Decision Date: February 3, 2011
Panel: Alan Andison
Keywords: Environmental Management Act – ss. 14, 15; Agriculture Waste Control Regulation – Code of Agricultural Practice for Waste Management – s. 18; approval; greenhouse; agricultural operation; fuel; coal-fired boiler
Fiesta Greenhouses Ltd. (the “Appellant”) appealed a decision issued by the Director, Environmental Management Act, Ministry of Environment, denying the Appellant’s application for an approval. The Appellant applied for an approval that would authorize it to discharge air emissions from coal-fired boilers that heat the Appellant’s greenhouses in Campbell River, BC.
In its greenhouses, the Appellant grows vegetables which it sells at a local farmers’ market and to grocery stores and distributors on Vancouver Island and the Lower Mainland. The greenhouses are heated from early February until the end of October to support plant growth. The Appellant started its operations in 2000, and began burning coal in 2001. The Appellant uses coal that is mined near Campbell River.
In March 2007, the Ministry advised the Appellant that greenhouse operations are prohibited from discharging waste into the air unless authorized by a permit or approval, and that the Appellant should seek authorization for the air emissions from its boilers.
In April 2007, the Ministry approved a policy that was to provide a transition period for greenhouses burning coal to change to non-coal fuel sources, and it directed decision-makers to only consider a 15-month approval when considering applications for greenhouses to burn coal.

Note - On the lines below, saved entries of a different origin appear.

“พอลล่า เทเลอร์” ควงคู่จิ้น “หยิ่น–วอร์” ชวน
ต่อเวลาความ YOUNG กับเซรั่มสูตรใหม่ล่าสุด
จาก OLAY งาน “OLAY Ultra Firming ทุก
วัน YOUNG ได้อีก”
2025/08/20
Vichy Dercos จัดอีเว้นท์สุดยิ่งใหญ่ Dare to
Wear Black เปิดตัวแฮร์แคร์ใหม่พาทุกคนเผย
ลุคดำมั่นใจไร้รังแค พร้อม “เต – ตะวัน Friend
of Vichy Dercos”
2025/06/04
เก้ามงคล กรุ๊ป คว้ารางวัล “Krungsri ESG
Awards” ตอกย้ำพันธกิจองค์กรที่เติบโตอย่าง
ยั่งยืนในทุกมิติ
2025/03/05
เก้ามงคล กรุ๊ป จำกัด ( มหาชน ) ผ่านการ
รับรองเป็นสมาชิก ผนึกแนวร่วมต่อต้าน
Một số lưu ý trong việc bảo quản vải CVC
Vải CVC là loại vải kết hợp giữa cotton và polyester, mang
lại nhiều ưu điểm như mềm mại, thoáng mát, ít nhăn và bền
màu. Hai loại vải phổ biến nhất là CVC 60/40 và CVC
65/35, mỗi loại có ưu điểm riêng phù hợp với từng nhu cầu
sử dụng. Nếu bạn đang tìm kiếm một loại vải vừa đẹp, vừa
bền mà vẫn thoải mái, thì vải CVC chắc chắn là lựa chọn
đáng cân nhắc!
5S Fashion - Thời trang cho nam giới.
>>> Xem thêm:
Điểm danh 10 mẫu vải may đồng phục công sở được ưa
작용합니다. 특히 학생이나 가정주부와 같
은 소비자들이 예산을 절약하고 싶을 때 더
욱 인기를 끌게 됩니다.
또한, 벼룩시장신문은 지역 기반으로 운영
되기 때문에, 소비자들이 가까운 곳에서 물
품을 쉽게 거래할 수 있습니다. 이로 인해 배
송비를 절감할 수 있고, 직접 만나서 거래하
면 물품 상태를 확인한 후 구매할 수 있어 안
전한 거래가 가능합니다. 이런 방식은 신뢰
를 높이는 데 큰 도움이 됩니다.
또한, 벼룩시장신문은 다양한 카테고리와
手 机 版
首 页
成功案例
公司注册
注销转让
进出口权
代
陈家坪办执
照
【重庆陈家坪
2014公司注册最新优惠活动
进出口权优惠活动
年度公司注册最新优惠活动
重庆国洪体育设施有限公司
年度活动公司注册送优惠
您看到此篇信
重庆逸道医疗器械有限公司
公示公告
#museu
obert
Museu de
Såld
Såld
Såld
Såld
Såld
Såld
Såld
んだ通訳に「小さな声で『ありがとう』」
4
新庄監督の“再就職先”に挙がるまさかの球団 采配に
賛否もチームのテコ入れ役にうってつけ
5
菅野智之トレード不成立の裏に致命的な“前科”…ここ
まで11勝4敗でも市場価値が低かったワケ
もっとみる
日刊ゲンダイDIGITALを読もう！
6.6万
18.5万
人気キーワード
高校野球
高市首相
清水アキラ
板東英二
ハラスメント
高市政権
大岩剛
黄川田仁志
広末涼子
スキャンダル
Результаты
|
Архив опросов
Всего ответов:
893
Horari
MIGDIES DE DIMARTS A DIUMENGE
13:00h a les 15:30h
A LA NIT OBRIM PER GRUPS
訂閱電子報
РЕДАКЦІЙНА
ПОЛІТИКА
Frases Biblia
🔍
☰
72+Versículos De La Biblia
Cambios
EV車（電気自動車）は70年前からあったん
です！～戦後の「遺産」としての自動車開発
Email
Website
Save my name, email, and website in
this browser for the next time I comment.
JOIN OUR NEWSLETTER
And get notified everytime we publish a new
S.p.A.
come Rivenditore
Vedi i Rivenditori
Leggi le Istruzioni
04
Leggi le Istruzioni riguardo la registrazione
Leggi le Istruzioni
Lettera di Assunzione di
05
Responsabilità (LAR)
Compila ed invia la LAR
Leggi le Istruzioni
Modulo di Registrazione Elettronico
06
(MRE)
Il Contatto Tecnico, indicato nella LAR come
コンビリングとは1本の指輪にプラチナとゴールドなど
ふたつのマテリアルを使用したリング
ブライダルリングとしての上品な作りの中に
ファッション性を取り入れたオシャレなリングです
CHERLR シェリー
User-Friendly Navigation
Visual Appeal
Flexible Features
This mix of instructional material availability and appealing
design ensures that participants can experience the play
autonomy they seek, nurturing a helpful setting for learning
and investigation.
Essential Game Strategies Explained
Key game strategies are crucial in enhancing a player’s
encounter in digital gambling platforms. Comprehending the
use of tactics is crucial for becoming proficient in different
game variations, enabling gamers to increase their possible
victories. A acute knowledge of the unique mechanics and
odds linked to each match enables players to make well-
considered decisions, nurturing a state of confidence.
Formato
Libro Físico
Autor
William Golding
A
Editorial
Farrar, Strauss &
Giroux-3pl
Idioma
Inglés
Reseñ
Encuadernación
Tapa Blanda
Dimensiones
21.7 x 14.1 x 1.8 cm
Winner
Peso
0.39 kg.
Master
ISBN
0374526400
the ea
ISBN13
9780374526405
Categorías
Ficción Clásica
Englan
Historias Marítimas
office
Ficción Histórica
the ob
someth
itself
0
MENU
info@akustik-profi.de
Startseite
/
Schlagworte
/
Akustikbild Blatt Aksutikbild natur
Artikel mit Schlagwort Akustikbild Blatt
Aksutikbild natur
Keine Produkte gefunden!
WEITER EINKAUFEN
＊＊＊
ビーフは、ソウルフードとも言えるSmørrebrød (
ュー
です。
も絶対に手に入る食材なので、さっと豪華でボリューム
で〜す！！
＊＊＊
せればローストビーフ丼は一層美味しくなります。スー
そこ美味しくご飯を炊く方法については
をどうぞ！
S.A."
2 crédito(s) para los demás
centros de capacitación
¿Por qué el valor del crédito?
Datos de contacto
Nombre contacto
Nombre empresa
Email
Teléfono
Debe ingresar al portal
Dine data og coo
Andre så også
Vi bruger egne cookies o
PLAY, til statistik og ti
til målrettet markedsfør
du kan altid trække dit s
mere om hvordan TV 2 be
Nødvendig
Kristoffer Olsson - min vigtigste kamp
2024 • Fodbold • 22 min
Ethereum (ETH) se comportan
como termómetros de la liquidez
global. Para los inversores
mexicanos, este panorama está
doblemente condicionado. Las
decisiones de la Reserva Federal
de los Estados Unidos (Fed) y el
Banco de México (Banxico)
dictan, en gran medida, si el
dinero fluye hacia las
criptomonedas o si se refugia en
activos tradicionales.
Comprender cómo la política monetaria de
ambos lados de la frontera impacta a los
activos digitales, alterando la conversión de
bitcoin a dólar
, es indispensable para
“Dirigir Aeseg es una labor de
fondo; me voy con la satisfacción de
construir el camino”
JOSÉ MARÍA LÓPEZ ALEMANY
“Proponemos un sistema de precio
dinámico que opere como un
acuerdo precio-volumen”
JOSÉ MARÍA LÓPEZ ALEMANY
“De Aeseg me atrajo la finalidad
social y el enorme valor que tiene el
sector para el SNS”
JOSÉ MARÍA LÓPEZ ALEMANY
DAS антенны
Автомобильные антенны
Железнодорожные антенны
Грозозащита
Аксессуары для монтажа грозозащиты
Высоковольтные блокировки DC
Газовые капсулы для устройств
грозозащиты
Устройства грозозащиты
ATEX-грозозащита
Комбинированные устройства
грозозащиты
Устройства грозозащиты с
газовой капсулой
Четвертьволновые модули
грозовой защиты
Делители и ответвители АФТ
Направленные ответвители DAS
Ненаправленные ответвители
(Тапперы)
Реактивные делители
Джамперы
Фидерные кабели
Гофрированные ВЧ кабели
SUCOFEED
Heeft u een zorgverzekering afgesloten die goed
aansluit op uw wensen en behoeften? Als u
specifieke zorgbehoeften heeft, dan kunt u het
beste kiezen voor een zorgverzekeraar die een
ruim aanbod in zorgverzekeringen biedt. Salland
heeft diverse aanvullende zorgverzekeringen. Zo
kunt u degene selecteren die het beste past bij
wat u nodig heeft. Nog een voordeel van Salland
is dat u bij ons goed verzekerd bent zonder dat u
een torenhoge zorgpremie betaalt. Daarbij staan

In February 2008, the Appellant applied to the Ministry for an approval to burn coal. In September 2008, the Director denied the application based on concerns about the emissions from the Appellant’s coal-fired boilers.
In October 2008, the Appellant appealed to the Board, and requested that the Board order the Director to issue an approval authorizing the Appellant to use coal in its boilers. The Appellant argued that it had investigated the alternative fuels that were locally available, such as wood pellets and natural gas, and they were more expensive and, in some cases, incompatible with the Appellant’s boilers. The Appellant also argued that it could not afford to renovate its boilers, no one had ever complained about emissions from its boilers, and it provides local food and employment. The Appellant proposed to continue exploring alternative fuels as they became locally available.
In December 2008, the Agriculture Waste Control Regulation was amended, and coal was not listed in section 18 of the Code of Agricultural Practice for Waste Management (the “Code”) as one of the fuels approved for use in agricultural operations.
The Director submitted that coal is not an approved fuel for use in agricultural operations, and the Board should deny the appeal. The Director also argued that the prohibitions in the Environmental Management Act (the “Act”) that relate to the issuance of permits under section 14 of the Act should also apply to the issuance of approvals under section 15 of the Act; namely, the prohibition in the Code against using coal as a fuel in agricultural operations.
The Board considered the provisions in the Act that relate to permits and approvals. The Board found that the prohibitions relating to permits in section 14(3) of the Act – specifically, the application of the Code – do not apply to approvals, which are issued under section 15 of the Act. In addition, the Panel found that there are policy reasons for not applying those restrictions to approvals. In particular, approvals are only valid for a maximum of 15 months and they provide decision-makers with flexibility to allow an activity for a short period of time that may not be desirable over the long term, to allow a period of transition to new regulatory standards.
The Board then considered the evidence presented regarding the Appellant’s operations, and found that particulate emissions from the Appellant’s boilers slightly exceed the previous maximum limit under the Code, and exceed the current maximum limit by 70 mg per cubic metre. The Board found that it was important for the Appellant to reduce its particulate emissions, but the Board also considered that the Appellant uses coal from a local supplier, that its operations are relatively small, and it sells its products locally. Although the latter considerations are not identified in the Act, the Board found that they are relevant when considering the overall environmental impact of the Appellant’s operations. Based on those considerations, and the lack of public complaints about emissions from the Appellant’s operations, the Board decided that it would be appropriate to issue an approval to allow the Appellant to burn coal as an interim measure. The Board sent the matter back to the Director with directions to issue an approval valid for 15 months from the date of the Board’s decision.
Accordingly, the appeal was allowed.